| TASK PROMPT |
Repeat the records below verbatim.

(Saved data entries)
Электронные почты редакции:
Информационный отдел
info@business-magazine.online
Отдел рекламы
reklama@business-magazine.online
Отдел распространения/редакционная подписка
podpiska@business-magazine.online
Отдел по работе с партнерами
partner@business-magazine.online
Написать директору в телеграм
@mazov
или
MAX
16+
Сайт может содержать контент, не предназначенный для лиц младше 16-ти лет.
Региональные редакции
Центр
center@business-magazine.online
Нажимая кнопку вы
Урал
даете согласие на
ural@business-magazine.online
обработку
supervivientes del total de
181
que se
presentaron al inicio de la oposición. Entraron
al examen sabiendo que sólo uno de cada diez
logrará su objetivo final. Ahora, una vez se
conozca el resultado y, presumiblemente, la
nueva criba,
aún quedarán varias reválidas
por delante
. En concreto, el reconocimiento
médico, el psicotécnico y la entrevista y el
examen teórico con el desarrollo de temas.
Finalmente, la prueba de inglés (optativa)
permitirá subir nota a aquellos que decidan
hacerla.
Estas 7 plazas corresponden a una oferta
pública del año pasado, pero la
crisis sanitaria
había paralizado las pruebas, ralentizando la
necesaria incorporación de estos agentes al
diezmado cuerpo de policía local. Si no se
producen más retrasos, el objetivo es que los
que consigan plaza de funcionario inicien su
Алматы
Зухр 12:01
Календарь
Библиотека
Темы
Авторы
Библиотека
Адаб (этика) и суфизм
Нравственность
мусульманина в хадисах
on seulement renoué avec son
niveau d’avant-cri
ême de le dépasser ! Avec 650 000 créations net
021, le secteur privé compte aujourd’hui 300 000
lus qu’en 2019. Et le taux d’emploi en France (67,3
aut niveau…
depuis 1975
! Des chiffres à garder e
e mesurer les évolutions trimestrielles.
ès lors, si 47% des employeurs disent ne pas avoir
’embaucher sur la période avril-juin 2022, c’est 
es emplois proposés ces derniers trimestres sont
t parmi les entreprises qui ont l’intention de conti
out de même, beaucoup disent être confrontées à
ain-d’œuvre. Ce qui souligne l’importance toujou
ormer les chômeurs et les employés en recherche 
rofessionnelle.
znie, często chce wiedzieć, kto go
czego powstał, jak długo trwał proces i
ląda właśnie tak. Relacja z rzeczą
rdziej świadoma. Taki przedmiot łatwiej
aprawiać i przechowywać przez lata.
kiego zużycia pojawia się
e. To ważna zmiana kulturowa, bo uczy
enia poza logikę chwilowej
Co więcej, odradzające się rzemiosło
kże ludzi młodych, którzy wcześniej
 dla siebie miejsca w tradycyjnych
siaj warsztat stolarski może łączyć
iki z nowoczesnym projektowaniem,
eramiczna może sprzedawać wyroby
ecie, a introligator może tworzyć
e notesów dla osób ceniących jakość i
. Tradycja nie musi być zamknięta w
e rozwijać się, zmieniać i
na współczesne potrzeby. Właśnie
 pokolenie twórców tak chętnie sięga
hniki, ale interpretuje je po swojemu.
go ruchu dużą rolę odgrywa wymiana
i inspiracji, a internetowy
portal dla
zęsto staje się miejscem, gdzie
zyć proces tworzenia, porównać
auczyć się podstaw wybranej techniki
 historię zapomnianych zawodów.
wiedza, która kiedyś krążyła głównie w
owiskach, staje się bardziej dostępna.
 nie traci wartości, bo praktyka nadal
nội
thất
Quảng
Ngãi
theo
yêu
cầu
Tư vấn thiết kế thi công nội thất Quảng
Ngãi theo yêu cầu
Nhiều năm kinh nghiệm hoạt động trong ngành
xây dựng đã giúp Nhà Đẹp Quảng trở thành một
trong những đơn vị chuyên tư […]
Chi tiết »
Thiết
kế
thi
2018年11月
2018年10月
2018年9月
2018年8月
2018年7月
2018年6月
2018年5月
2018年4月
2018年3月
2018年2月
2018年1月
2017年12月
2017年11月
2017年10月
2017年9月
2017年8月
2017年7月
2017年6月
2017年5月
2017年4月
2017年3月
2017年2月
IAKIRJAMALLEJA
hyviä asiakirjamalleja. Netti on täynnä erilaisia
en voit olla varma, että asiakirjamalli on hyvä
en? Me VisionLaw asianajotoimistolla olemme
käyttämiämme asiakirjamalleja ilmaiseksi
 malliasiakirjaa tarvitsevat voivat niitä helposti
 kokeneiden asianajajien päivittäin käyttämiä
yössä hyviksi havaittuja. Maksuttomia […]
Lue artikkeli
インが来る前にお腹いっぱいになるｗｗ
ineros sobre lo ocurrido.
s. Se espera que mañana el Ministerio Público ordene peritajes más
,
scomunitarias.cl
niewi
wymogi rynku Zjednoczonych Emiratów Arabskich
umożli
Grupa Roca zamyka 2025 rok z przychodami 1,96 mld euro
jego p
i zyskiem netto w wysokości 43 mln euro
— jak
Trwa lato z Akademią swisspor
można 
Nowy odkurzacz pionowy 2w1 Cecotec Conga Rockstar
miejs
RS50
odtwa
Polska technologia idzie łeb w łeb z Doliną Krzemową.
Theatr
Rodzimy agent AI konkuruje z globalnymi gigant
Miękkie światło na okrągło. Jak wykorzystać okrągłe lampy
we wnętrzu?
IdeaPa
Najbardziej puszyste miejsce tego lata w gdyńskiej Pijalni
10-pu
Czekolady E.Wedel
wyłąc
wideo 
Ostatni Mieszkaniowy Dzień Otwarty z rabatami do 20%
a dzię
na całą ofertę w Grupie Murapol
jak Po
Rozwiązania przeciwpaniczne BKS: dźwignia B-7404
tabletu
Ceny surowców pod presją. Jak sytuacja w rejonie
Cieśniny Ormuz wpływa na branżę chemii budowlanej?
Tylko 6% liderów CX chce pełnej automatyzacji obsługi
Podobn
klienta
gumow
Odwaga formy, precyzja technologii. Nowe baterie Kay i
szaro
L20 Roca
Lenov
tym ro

| WRITTEN SOLUTION |
Электронные почты редакции:
Информационный отдел
info@business-magazine.online
Отдел рекламы
reklama@business-magazine.online
Отдел распространения/редакционная подписка
podpiska@business-magazine.online
Отдел по работе с партнерами
partner@business-magazine.online
Написать директору в телеграм
@mazov
или
MAX
16+
Сайт может содержать контент, не предназначенный для лиц младше 16-ти лет.
Региональные редакции
Центр
center@business-magazine.online
Нажимая кнопку вы
Урал
даете согласие на
ural@business-magazine.online
обработку
supervivientes del total de
181
que se
presentaron al inicio de la oposición. Entraron
al examen sabiendo que sólo uno de cada diez
logrará su objetivo final. Ahora, una vez se
conozca el resultado y, presumiblemente, la
nueva criba,
aún quedarán varias reválidas
por delante
. En concreto, el reconocimiento
médico, el psicotécnico y la entrevista y el
examen teórico con el desarrollo de temas.
Finalmente, la prueba de inglés (optativa)
permitirá subir nota a aquellos que decidan
hacerla.
Estas 7 plazas corresponden a una oferta
pública del año pasado, pero la
crisis sanitaria
había paralizado las pruebas, ralentizando la
necesaria incorporación de estos agentes al
diezmado cuerpo de policía local. Si no se
producen más retrasos, el objetivo es que los
que consigan plaza de funcionario inicien su
Алматы
Зухр 12:01
Календарь
Библиотека
Темы
Авторы
Библиотека
Адаб (этика) и суфизм
Нравственность
мусульманина в хадисах
on seulement renoué avec son
niveau d’avant-cri
ême de le dépasser ! Avec 650 000 créations net
021, le secteur privé compte aujourd’hui 300 000
lus qu’en 2019. Et le taux d’emploi en France (67,3
aut niveau…
depuis 1975
! Des chiffres à garder e
e mesurer les évolutions trimestrielles.
ès lors, si 47% des employeurs disent ne pas avoir
’embaucher sur la période avril-juin 2022, c’est 
es emplois proposés ces derniers trimestres sont
t parmi les entreprises qui ont l’intention de conti
out de même, beaucoup disent être confrontées à
ain-d’œuvre. Ce qui souligne l’importance toujou
ormer les chômeurs et les employés en recherche 
rofessionnelle.
znie, często chce wiedzieć, kto go
czego powstał, jak długo trwał proces i
ląda właśnie tak. Relacja z rzeczą
rdziej świadoma. Taki przedmiot łatwiej
aprawiać i przechowywać przez lata.
kiego zużycia pojawia się
e. To ważna zmiana kulturowa, bo uczy
enia poza logikę chwilowej
Co więcej, odradzające się rzemiosło
kże ludzi młodych, którzy wcześniej
 dla siebie miejsca w tradycyjnych
siaj warsztat stolarski może łączyć
iki z nowoczesnym projektowaniem,
eramiczna może sprzedawać wyroby
ecie, a introligator może tworzyć
e notesów dla osób ceniących jakość i
. Tradycja nie musi być zamknięta w
e rozwijać się, zmieniać i
na współczesne potrzeby. Właśnie
 pokolenie twórców tak chętnie sięga
hniki, ale interpretuje je po swojemu.
go ruchu dużą rolę odgrywa wymiana
i inspiracji, a internetowy
portal dla
zęsto staje się miejscem, gdzie
zyć proces tworzenia, porównać
auczyć się podstaw wybranej techniki
 historię zapomnianych zawodów.
wiedza, która kiedyś krążyła głównie w
owiskach, staje się bardziej dostępna.
 nie traci wartości, bo praktyka nadal
nội
thất
Quảng
Ngãi
theo
yêu
cầu
Tư vấn thiết kế thi công nội thất Quảng
Ngãi theo yêu cầu
Nhiều năm kinh nghiệm hoạt động trong ngành
xây dựng đã giúp Nhà Đẹp Quảng trở thành một
trong những đơn vị chuyên tư […]
Chi tiết »
Thiết
kế
thi
2018年11月
2018年10月
2018年9月
2018年8月
2018年7月
2018年6月
2018年5月
2018年4月
2018年3月
2018年2月
2018年1月
2017年12月
2017年11月
2017年10月
2017年9月
2017年8月
2017年7月
2017年6月
2017年5月
2017年4月
2017年3月
2017年2月
IAKIRJAMALLEJA
hyviä asiakirjamalleja. Netti on täynnä erilaisia
en voit olla varma, että asiakirjamalli on hyvä
en? Me VisionLaw asianajotoimistolla olemme
käyttämiämme asiakirjamalleja ilmaiseksi
 malliasiakirjaa tarvitsevat voivat niitä helposti
 kokeneiden asianajajien päivittäin käyttämiä
yössä hyviksi havaittuja. Maksuttomia […]
Lue artikkeli
インが来る前にお腹いっぱいになるｗｗ
ineros sobre lo ocurrido.
s. Se espera que mañana el Ministerio Público ordene peritajes más
,
scomunitarias.cl
niewi
wymogi rynku Zjednoczonych Emiratów Arabskich
umożli
Grupa Roca zamyka 2025 rok z przychodami 1,96 mld euro
jego p
i zyskiem netto w wysokości 43 mln euro
— jak
Trwa lato z Akademią swisspor
można 
Nowy odkurzacz pionowy 2w1 Cecotec Conga Rockstar
miejs
RS50
odtwa
Polska technologia idzie łeb w łeb z Doliną Krzemową.
Theatr
Rodzimy agent AI konkuruje z globalnymi gigant
Miękkie światło na okrągło. Jak wykorzystać okrągłe lampy
we wnętrzu?
IdeaPa
Najbardziej puszyste miejsce tego lata w gdyńskiej Pijalni
10-pu
Czekolady E.Wedel
wyłąc
wideo 
Ostatni Mieszkaniowy Dzień Otwarty z rabatami do 20%
a dzię
na całą ofertę w Grupie Murapol
jak Po
Rozwiązania przeciwpaniczne BKS: dźwignia B-7404
tabletu
Ceny surowców pod presją. Jak sytuacja w rejonie
Cieśniny Ormuz wpływa na branżę chemii budowlanej?
Tylko 6% liderów CX chce pełnej automatyzacji obsługi
Podobn
klienta
gumow
Odwaga formy, precyzja technologii. Nowe baterie Kay i
szaro
L20 Roca
Lenov
tym ro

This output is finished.